Wal-Mart scares the bejeebus out of 2-year-old

Wal-Mart scares me on the best of days, but not quite like this. Seems there was a two-year-old who "had a fit" when he came across a Wal-Mart Halloween display that came to life before his innocent little eyes:


The tot was with his grandmother on Tuesday night at the Hendersonville [N.C.] Super Wal-Mart when a Halloween display seemed to take on a life of its own.

As Hendersonville resident Jan Overcash and Tucker were leaving the store, an employee directed their attention to the display, said Overcash, 47. It seemed harmless at first.

"The head was still on it, but then the arms raised up and lifted the head off the shoulders," she said. "My grandson had a fit. I tried to make it funny for him, but he was terrified. He thought it was a real man because it had a shirt and tie on. I can't get him to go back there anymore. There was also a big sign on it saying 'This is a Wal-Mart disgruntled employee,' and I thought that sent the wrong message as well."

The store in question just happens to be the closest Wal-Mart to our little corner of western North Carolina, so I decided it was worth drawing my wife's attention from her morning routine to read the item in our local paper's online edition. Her first and only response was "Wuss."

I agreed, hoping that our 10-month-old won't be as easily frightened a year from now. Not that we're planning on taking him to Wal-Mart next Halloween -- or any time in the foreseeable future, for that matter. Of course, one could wax on ad infinitum about how Wal-Mart is full of scary things -- guns, toys made from slave labor, that sort of thing -- and I was about to ponder assembling a satirical comment. But the Hendersonville Times-News online forum had already attracted some feedback, including this insightful offering from someone calling herself Friday (I suppose it could be a male commentor, but I suspect the writer was inspired by Robert Heinlein's super-spy character and novel of that name):

Hallowe'en is a holiday that originated from human curiosity about morbidity. Morbid fascination is not new, although we do have newer mediums (cheap plastics and special effects- television) that represent it in a new way.
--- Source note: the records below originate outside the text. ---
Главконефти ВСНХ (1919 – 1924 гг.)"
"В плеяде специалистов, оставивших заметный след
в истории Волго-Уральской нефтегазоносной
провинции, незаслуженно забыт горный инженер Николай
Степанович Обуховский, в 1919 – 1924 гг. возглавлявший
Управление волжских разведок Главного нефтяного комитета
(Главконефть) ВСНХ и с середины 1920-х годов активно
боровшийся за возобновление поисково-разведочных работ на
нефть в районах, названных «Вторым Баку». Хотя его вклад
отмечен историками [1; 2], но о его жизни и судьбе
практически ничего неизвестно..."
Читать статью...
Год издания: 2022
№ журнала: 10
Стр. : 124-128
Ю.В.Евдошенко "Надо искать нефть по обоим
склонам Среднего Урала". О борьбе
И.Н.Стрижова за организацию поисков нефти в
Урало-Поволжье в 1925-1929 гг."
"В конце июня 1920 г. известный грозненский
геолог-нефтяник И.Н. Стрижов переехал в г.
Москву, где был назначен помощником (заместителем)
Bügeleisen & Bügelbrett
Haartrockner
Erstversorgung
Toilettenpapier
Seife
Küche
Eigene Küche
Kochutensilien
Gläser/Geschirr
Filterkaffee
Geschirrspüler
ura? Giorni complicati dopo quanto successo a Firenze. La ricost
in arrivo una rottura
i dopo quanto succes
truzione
In my opinion, you take opportunities such as this to talk to your child about the way the world and humans work. Morbid fascination is natural, but obsessing about any aspect of life is not healthy.
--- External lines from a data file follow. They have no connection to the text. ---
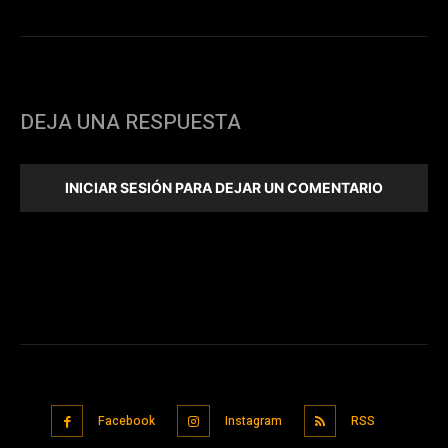
DEJA UNA RESPUESTA
INICIAR SESIÓN PARA DEJAR UN COMENTARIO
Facebook
Instagram
RSS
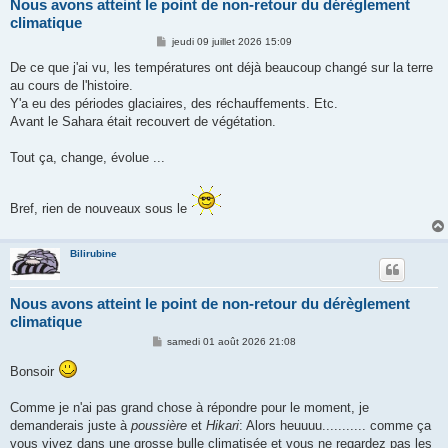
Nous avons atteint le point de non-retour du dérèglement
climatique
M
jeudi 09 juillet 2026 15:09
e
s
De ce que j'ai vu, les températures ont déjà beaucoup changé sur la terre
s
au cours de l'histoire.
a
g
Y'a eu des périodes glaciaires, des réchauffements. Etc.
e
Avant le Sahara était recouvert de végétation.
Tout ça, change, évolue ...
Bref, rien de nouveaux sous le
Bilirubine
Nous avons atteint le point de non-retour du dérèglement
climatique
M
samedi 01 août 2026 21:08
e
s
Bonsoir
s
a
g
Comme je n'ai pas grand chose à répondre pour le moment, je
e
demanderais juste à
poussière
et
Hikari
: Alors heuuuu........... comme ça
vous vivez dans une grosse bulle climatisée et vous ne regardez pas les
It is important to protect our children, but it is equally (if not more) important to give them "tools" to deal with life.

It was a nice change from the usual knee-jerk conservativism that pervades the forum. And a welcome reminder that there is a constituency out there beyond ScienceBlogs that understands how to turn even the oddest circumstance into an opportunity to teach children about why things are the way there.